Water has now become one of the world's most precious commodities, so we all need to become more water-wise. However, this does not mean we have to say goodbye to our beautiful gardens - we just have to change our strategies. Try some of these simple ways to save water in the garden.
Drip systems can save a huge amount of water wastage in the yard and garden. As the water is being dripped in slowly at root level, the water gets to where it is meant to without running off or evaporating. Drip systems also discourage the growth of weeds and fungal diseases of your plant's leaves. The most cost-effective drip irrigation is a soaker hose that you connect to your tap. Care must still be taken not to leave it on for too long and not to water on banned days. You may also have to move the hose around your garden or alternatively, set one up on each garden bed and then just change the appropriate connections at the tap or faucet.
More permanent drip irrigation systems are available at more cost. However, the cost can be minimized by up to 50 percent if you are prepared to install the system yourself.
Collect water from around your home to water your garden. Some folks are now using the graywater from their washing machines to irrigate their lawns and gardens. Be sure to use environmentally friendly laundry products if you are planning on doing this. Other easy ways to utilize water is to save the water in the sink that you wash your fresh produce in and use it for your plants. Another great idea is to collect the water coming out of your showerhead until it warms up in a bucket for garden use.
Rain water tanks are becoming increasingly popular as a way to keep the garden irrigated without using your town's water supply. If you do not have a tank, why not use any wading pools or large vessels for catching some extra water?
Self-watering hanging basket planters are an excellent way to stop water wastage. Many of these planters only need topping up once or twice a week, and the great benefit is that your plants will never suffer from overwatering. There are many styles, sizes and colors to select from, but the the basic principle remains the same: There is a reservoir of water at the bottom of the container, and when the soil becomes dry, the reservoir tops it up. Self-watering pots can be used for a huge variety of plants, flowers and vegetables, both indoors and out.
If you prefer ceramic planters, have them treated to prevent them being porous to water. This will cut down immensely on the water usage as the water will not be able to be absorbed through the planter. Using water-absorbent crystals is another fantastic way to help with water loss in potted plants.

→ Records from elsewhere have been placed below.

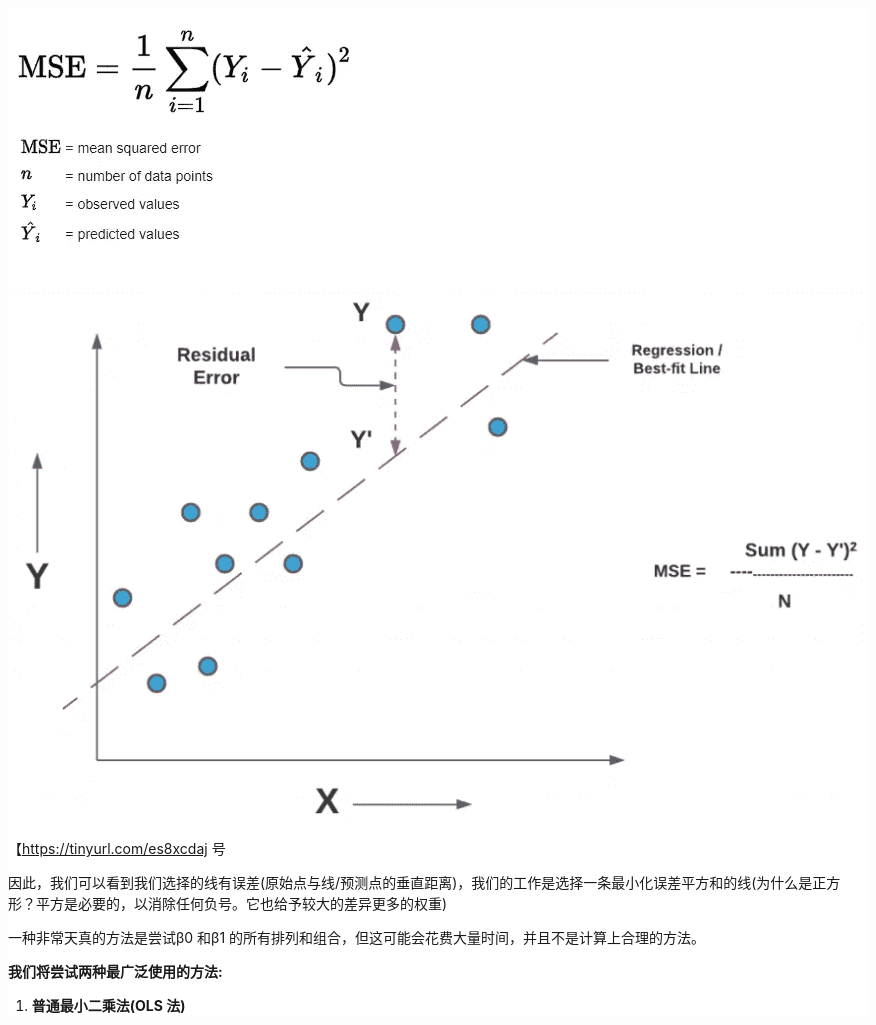 ![](img/9e901f98f51a93657cabb876b5c2901d.png)![](img/2719fcc838a75761183649baeb5ab8dd.png)

【https://tinyurl.com/es8xcdaj 号

因此，我们可以看到我们选择的线有误差(原始点与线/预测点的垂直距离)，我们的工作是选择一条最小化误差平方和的线(为什么是正方形？平方是必要的，以消除任何负号。它也给予较大的差异更多的权重)

一种非常天真的方法是尝试β0 和β1 的所有排列和组合，但这可能会花费大量时间，并且不是计算上合理的方法。

**我们将尝试两种最广泛使用的方法:**

1.  **普通最小二乘法(OLS 法)**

Mulch is not only a great way to ensure that your garden needs less watering by providing a layer of insulation, but if you take a little trouble when laying it down, you can also have a weed free garden. How? Simple. Lay a thick layer of wet newspapers or magazines over the weeds and the soil that needs covering. Then lay down at least an inch of mulch. The weeds have trouble growing through the layer of paper. Eventually the paper breaks down and builds up your soil. If you want an ever better system, you can lay down plastic weed matting under the wet newspapers, but this can prove costly. If the newspaper layer is thick enough, it will still work effectively.
Follow local regulations. No matter where you live, this is a must. In areas where watering your garden is banned, follow some of our handy hints on collecting water from around your home to use for your garden.
Plant more appropriate shrubs and lawns. More and more drought-resistant lawns are being developed. These can be an effective way to save on the water that your garden needs. Visit any nurseries in your area that specialize in local plants, which are generally better adapted and often are less needy than imports. You do not need to have a cactus garden to save water - just start planting smarter.